For this exercise, transcribe every line of the material exactly and skip the pictures.

======== Collected data

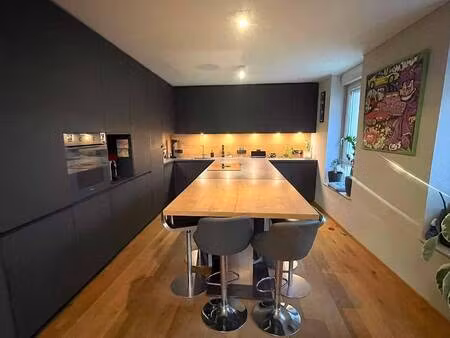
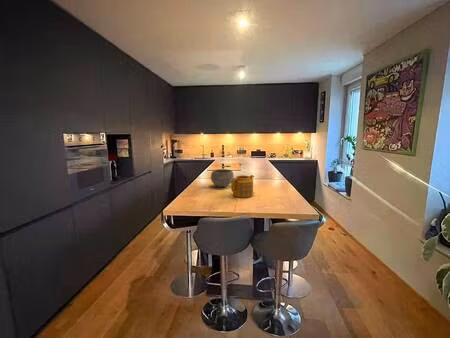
+ bowl [210,168,235,188]
+ teapot [230,174,255,198]
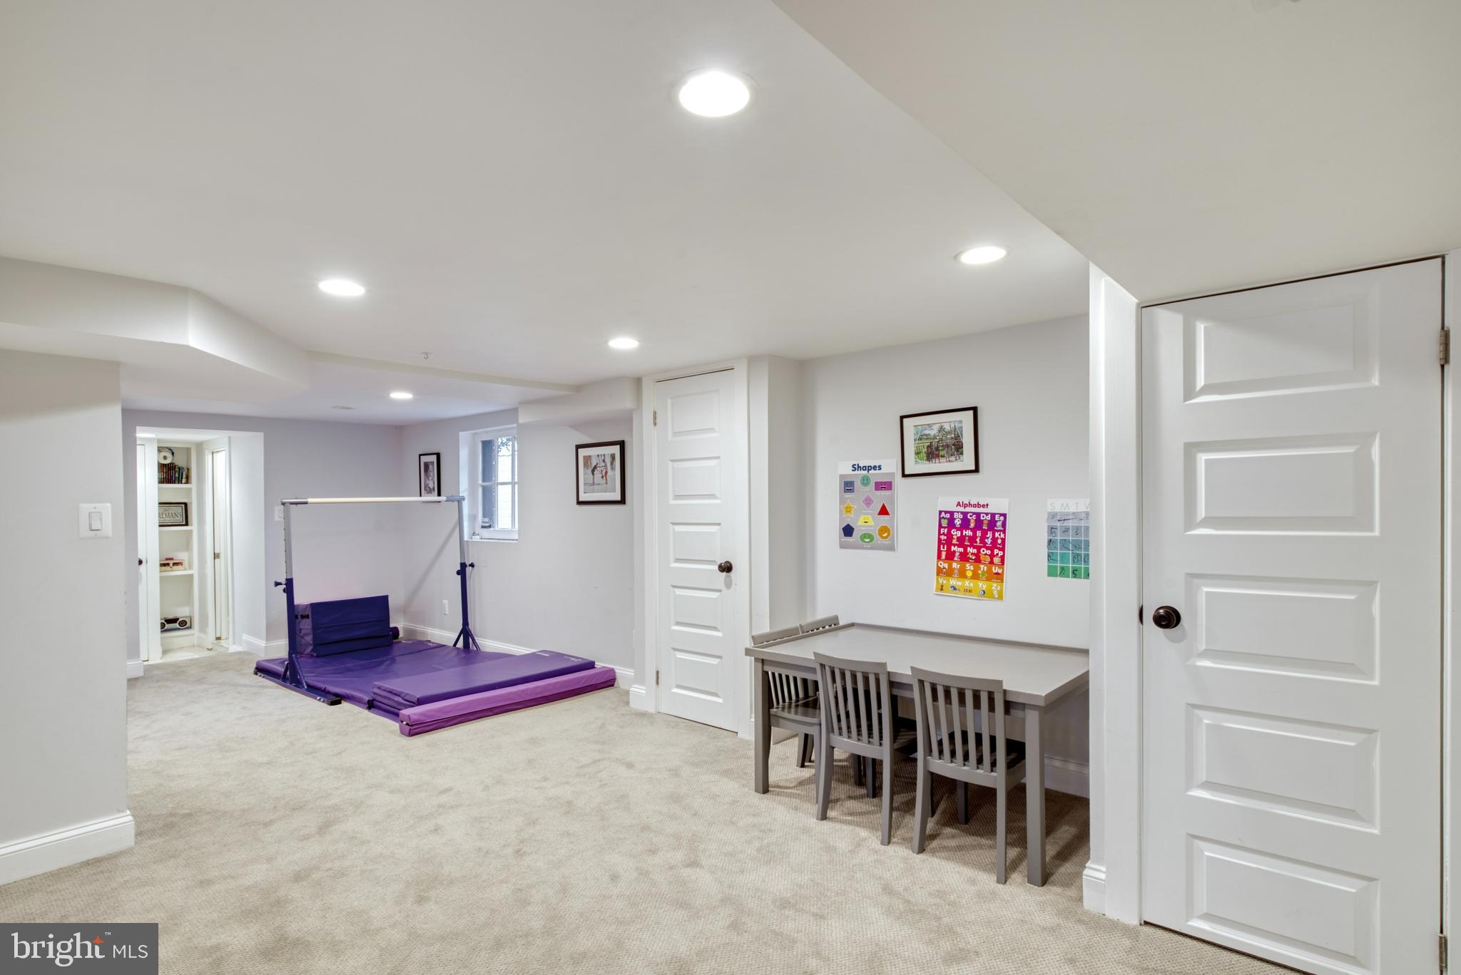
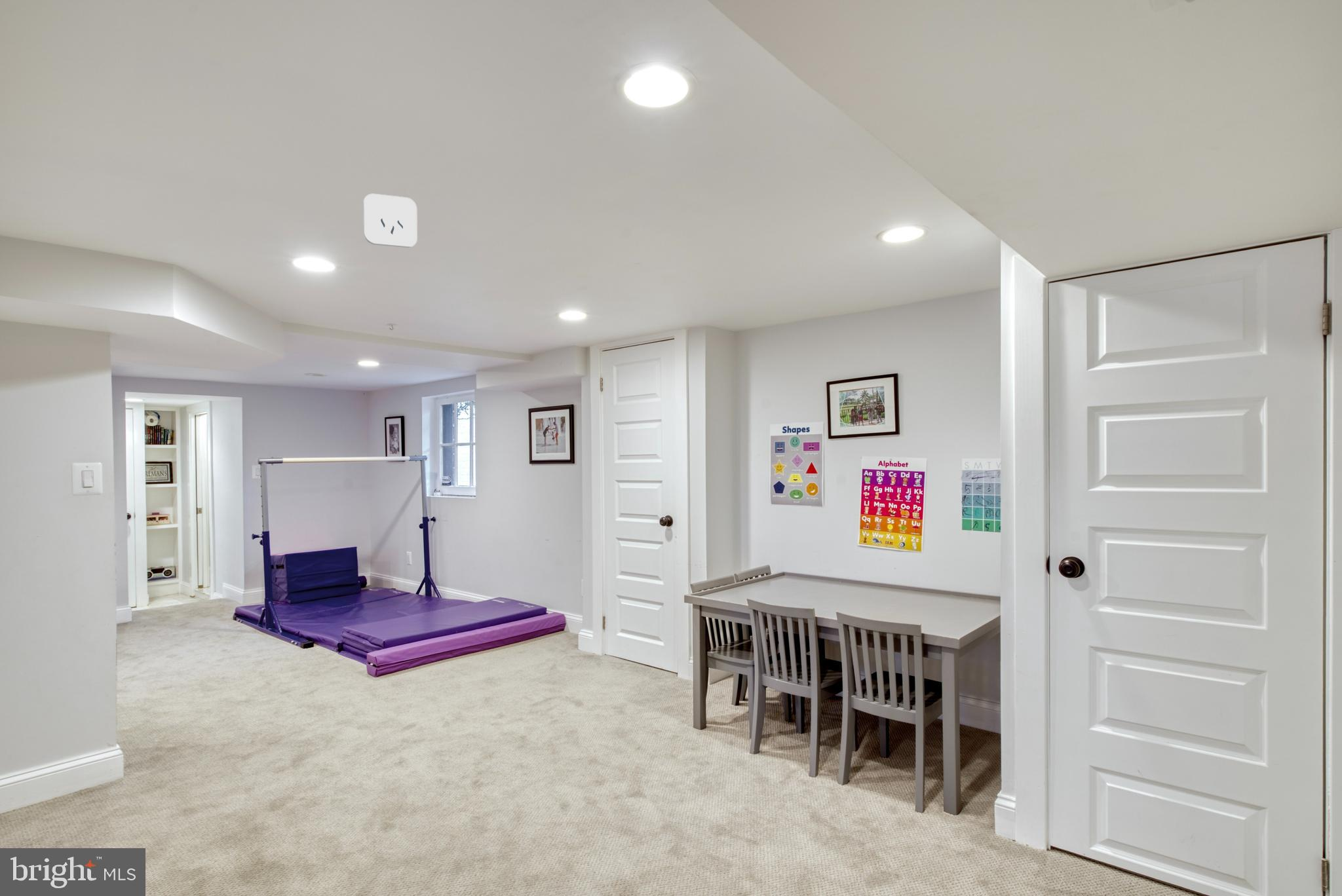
+ smoke detector [362,193,418,248]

================

Task solution =>
+ bowl [210,168,235,188]
+ teapot [230,174,255,198]
+ smoke detector [362,193,418,248]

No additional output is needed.